Even in my own response, I almost fell victim to taking these claims seriously, as a claim about a sate of affairs to be debunked. It is a story as old as time (or at least the internet). Our classic male subject, upon seeing the routine and gleeful disparaging of his gender, smugly runs over to his facts and statistics to prove her wrong. He proudly shows how statistically frequently women encounter men in the woods without problem or to their own benefit. Or in the streets, on stairwells and in elevators (that they have built) or in society in general (that they upkeep). He might show her the information that, should she break her leg, fall down in a ravine, or become stuck in a mountain, it will most likely be a man who comes to her rescue.

In fact, there are a great many occurrences across the globe in which a man dies in the attempt to save a woman or women from, say, a fire or from drowning. Even in the most dangerous of mountains, the world of men extends out from civilisation itself and into the dangerous elements, providing a constant and unfaltering safety net should she slip and fall. Men maintain a constant ‘absent presence’ that enables her to embark or otherwise risky forays into dangerous natural environments which is no normalized it has become transparent. Keeping her safe has indeed often been a driving priority that has guided male ingenuity that has an overall societal benefit.

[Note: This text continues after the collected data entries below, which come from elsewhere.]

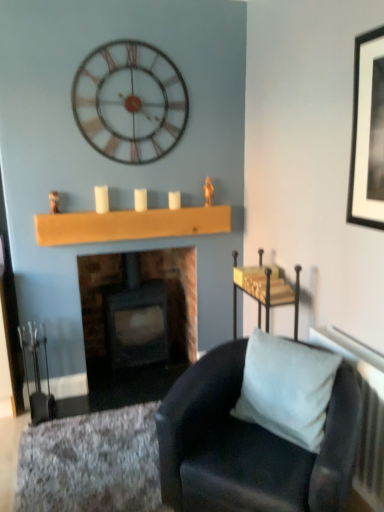
Question: From the image's perspective, relative to textured gray rug at lower left, is suede-like gray pillow at lower right above or below?

Choices:
 (A) below
 (B) above

Answer: (B)

Question: From a real-world perspective, relative to textured gray rug at lower left, is suede-like gray pillow at lower right vertically above or below?

Choices:
 (A) above
 (B) below

Answer: (A)

Question: Estimate the real-world distances between objects in this image. Which object is farther from the dark gray stone fireplace at center?

Choices:
 (A) metallic/wooden wall clock at upper center
 (B) metallic gold tray at upper right
 (C) suede-like gray pillow at lower right
 (D) white matte candle at center, the second candle viewed from the right
 (E) white matte candle at center, the 1th candle in the right-to-left sequence

Answer: (C)

Question: Which of these objects is positioned farthest from the suede-like gray pillow at lower right?

Choices:
 (A) textured gray rug at lower left
 (B) metallic gold tray at upper right
 (C) metallic/wooden wall clock at upper center
 (D) suede-like black chair at lower right
 (E) dark gray stone fireplace at center

Answer: (C)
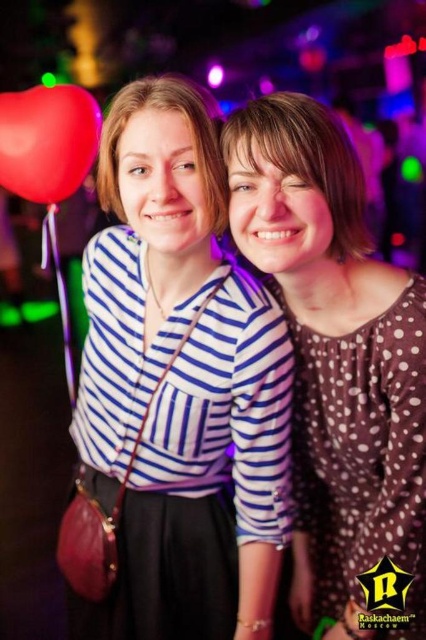
Question: Which object is positioned closest to the rubber heart at left?

Choices:
 (A) brown polka dot blouse at center
 (B) brown dotted dress at center
 (C) matte striped shirt at center

Answer: (C)

Question: Does blue striped shirt at center appear on the left side of rubber heart at left?

Choices:
 (A) yes
 (B) no

Answer: (B)

Question: Which point appears closest to the camera in this image?

Choices:
 (A) 146,77
 (B) 267,440

Answer: (B)

Question: Is blue striped shirt at center to the left of matte striped shirt at center from the viewer's perspective?

Choices:
 (A) no
 (B) yes

Answer: (A)

Question: In this image, where is brown dotted dress at center located relative to matte striped shirt at center?

Choices:
 (A) above
 (B) below

Answer: (B)

Question: Considering the real-world distances, which object is closest to the brown polka dot blouse at center?

Choices:
 (A) brown dotted dress at center
 (B) blue striped shirt at center
 (C) rubber heart at left

Answer: (A)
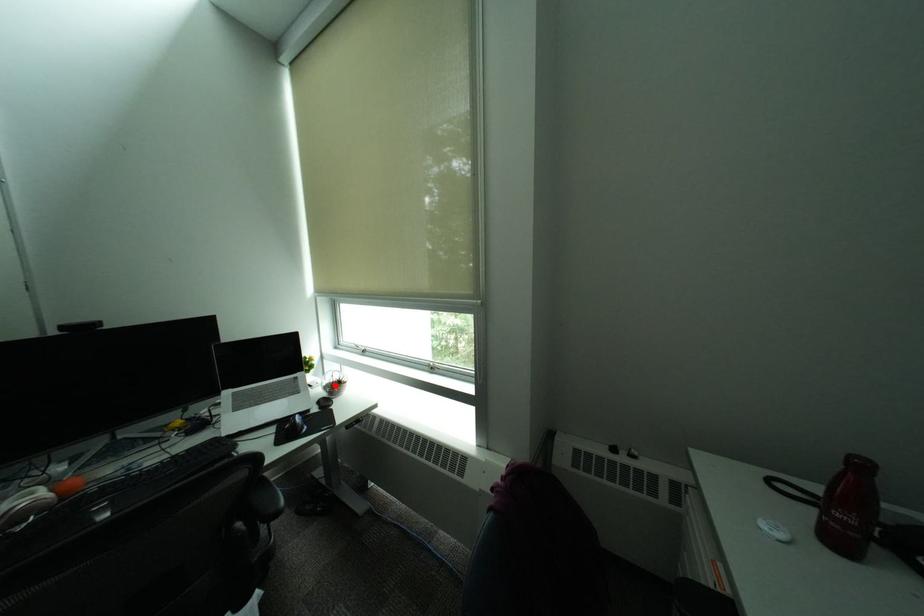
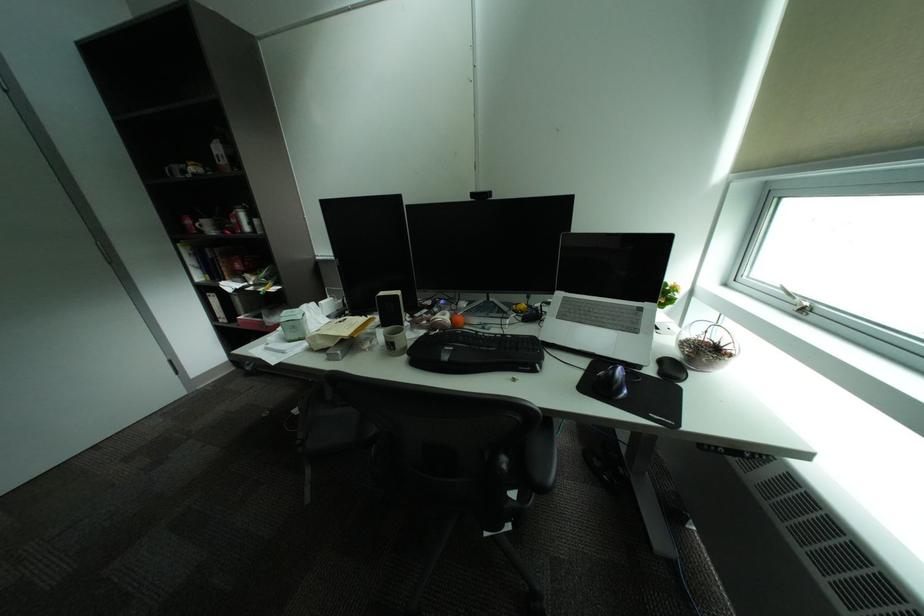
In the second image, find the point that corresponds to the highlighted location in the first image.

(694, 339)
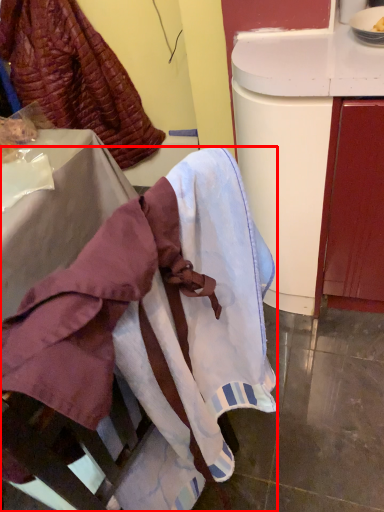
Question: From the image's perspective, considering the relative positions of furniture (annotated by the red box) and leftover in the image provided, where is furniture (annotated by the red box) located with respect to the staircase?

Choices:
 (A) above
 (B) below

Answer: (B)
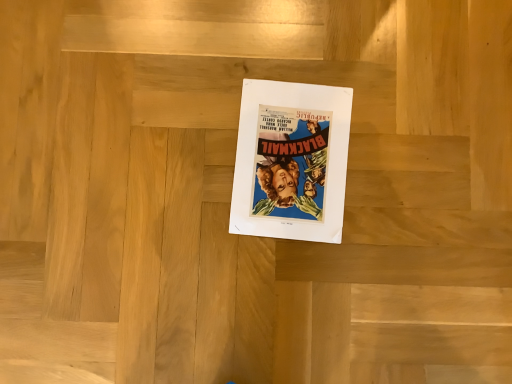
In order to face matte paper poster at center, should I rotate leftwards or rightwards?

You should look right and rotate roughly 5.036 degrees.

The image size is (512, 384). What do you see at coordinates (291, 161) in the screenshot? I see `matte paper poster at center` at bounding box center [291, 161].

What is the approximate height of matte paper poster at center?

1.00 centimeters.

Locate an element on the screen. matte paper poster at center is located at coordinates (291, 161).

At what (x,y) coordinates should I click in order to perform the action: click on matte paper poster at center. Please return your answer as a coordinate pair (x, y). The height and width of the screenshot is (384, 512). Looking at the image, I should click on (291, 161).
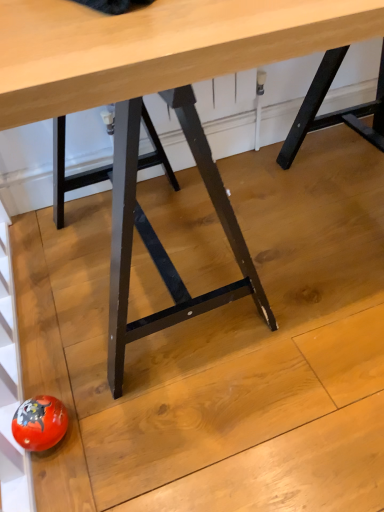
Looking at this image, what is the approximate width of shiny red ball at lower left?

3.98 inches.

Image resolution: width=384 pixels, height=512 pixels. I want to click on shiny red ball at lower left, so click(x=39, y=423).

The height and width of the screenshot is (512, 384). What do you see at coordinates (39, 423) in the screenshot?
I see `shiny red ball at lower left` at bounding box center [39, 423].

Image resolution: width=384 pixels, height=512 pixels. What are the coordinates of `shiny red ball at lower left` in the screenshot? It's located at (39, 423).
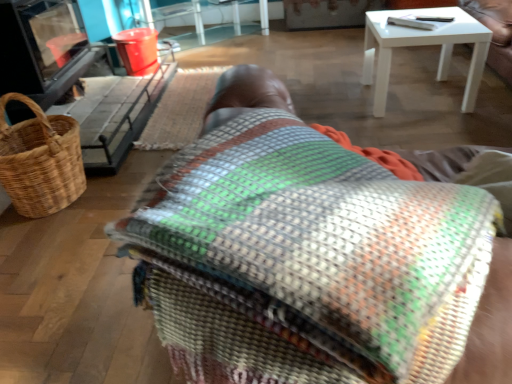
Find the location of a particular element. The width and height of the screenshot is (512, 384). vacant area on top of woven fabric mat at upper center (from a real-world perspective) is located at coordinates (184, 99).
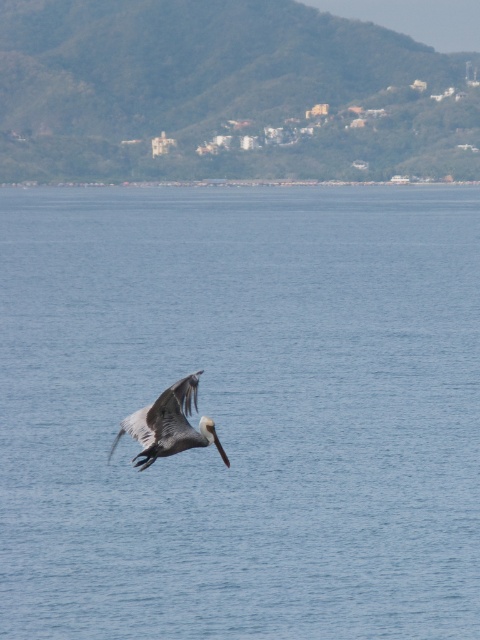
Question: Does blue water at center appear on the right side of brown feathered pelican at center?

Choices:
 (A) yes
 (B) no

Answer: (A)

Question: Which point is farther to the camera?

Choices:
 (A) blue water at center
 (B) brown feathered pelican at center

Answer: (A)

Question: Is blue water at center thinner than brown feathered pelican at center?

Choices:
 (A) yes
 (B) no

Answer: (B)

Question: Does blue water at center appear over brown feathered pelican at center?

Choices:
 (A) yes
 (B) no

Answer: (A)

Question: Which point appears closest to the camera in this image?

Choices:
 (A) (144, 442)
 (B) (26, 307)

Answer: (A)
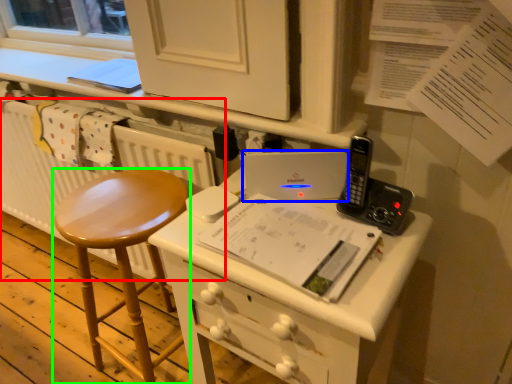
Question: Based on their relative distances, which object is farther from radiator (highlighted by a red box)? Choose from laptop (highlighted by a blue box) and stool (highlighted by a green box).

Choices:
 (A) laptop
 (B) stool

Answer: (A)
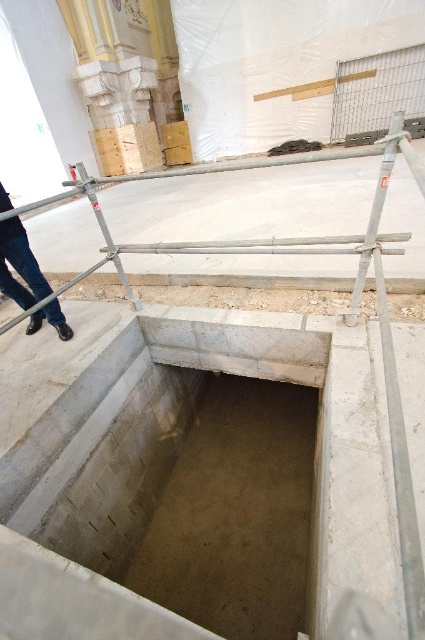
You are a worker standing at the entrance of the construction site. You see the metal scaffolding at center and the blue jeans at left. Which object is closer to you?

The metal scaffolding at center is closer to you since it is in front of the blue jeans at left.

You are a worker who needs to reach the top of the metal scaffolding at center to secure some equipment. Considering the height of the blue jeans at left, can you estimate whether the scaffolding is tall enough for you to climb safely?

The metal scaffolding at center is much taller than the blue jeans at left, so it should be tall enough for a worker to climb safely to the top.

The Bear, on the other hand, will ignore her in the best case scenario. Certainly, he will not drown to save her. In the worst case, the bear will maul her to death. A painful and often prolonged death. This, of course, has been pointed out by many men. Armed with his little facts, our male subject is painfully disappointed when showing her that her thought process – apparently the cause of her distress – is demonstrably incorrect. Yet somehow by doing so he has only made things worse. “Why are women like this?” he thinks before chastising himself for the chauvinism of this very thought.

Indeed, we can see how such a response quite genuinely meets the criteria of ‘mansplaining’, which is itself an artefact of a typical misunderstanding between the genders. It is not just that the mansplainer proves her wrong, he robs her own a unique source of pleasure. Its about her moment, her feelings, her victimhood and her story. The world is a hostile place and she is at the centre of it. In showcasing her how this mental image does not correspond to reality, and in fact the opposite may be true, he has, as the feminist line often goes, ‘invalidated her experience’, which, according to the context in which it occurred, may earn him social sanction or a mild form of punishment.

Of course, this mindset can in some ways even be cast as sympathetic, if it wasn’t wrapped in so many poisonous barbs or, to repeat, a deciding factor in all corporate or state policy. Whatever we think about the validity and accuracy of women’s claims, powerful institutions take them EXTREMELY seriously, often to the letter. Thus, the gender conflict that has typified so much of the last decade is refreshed anew. But where can we go from here?

One avenue may be a temporary pause in the safety net provided by men so it is no longer transparent and thus can be used as a negotiating chip. Female hysteria, pathological pity-seeking and solipsism is no longer contained to circles of wives gatherings or even 20th century gossip mags. It has an impact on government and corporate policy, on advertising, even at high levels of international diplomacy. The US government and others openly pursues a ‘feminist foreign policy’.

The only way out of this dilemma might be to return to the global-historical norm and refuse to listen to, let alone solve, whatever unreasonable demands she has. This solution is deceptively simple; instead of hating women, simply ignoring them. Responding to the complaints of women has become so normalized yet it is abundantly clear that this motivates female complaining, it does not rectify it. The complaining itself is the point of it all. A return to ignoring and dismissing the multitude of concerns of women, and is and has been the human norm, appears to be our most obvious route to sanity. While this may sound harsh, the day in which we return to the historical norm of a ‘Yes dear, now run along’ is the day in which a new horizon of far more interesting, important, is brightly opened up.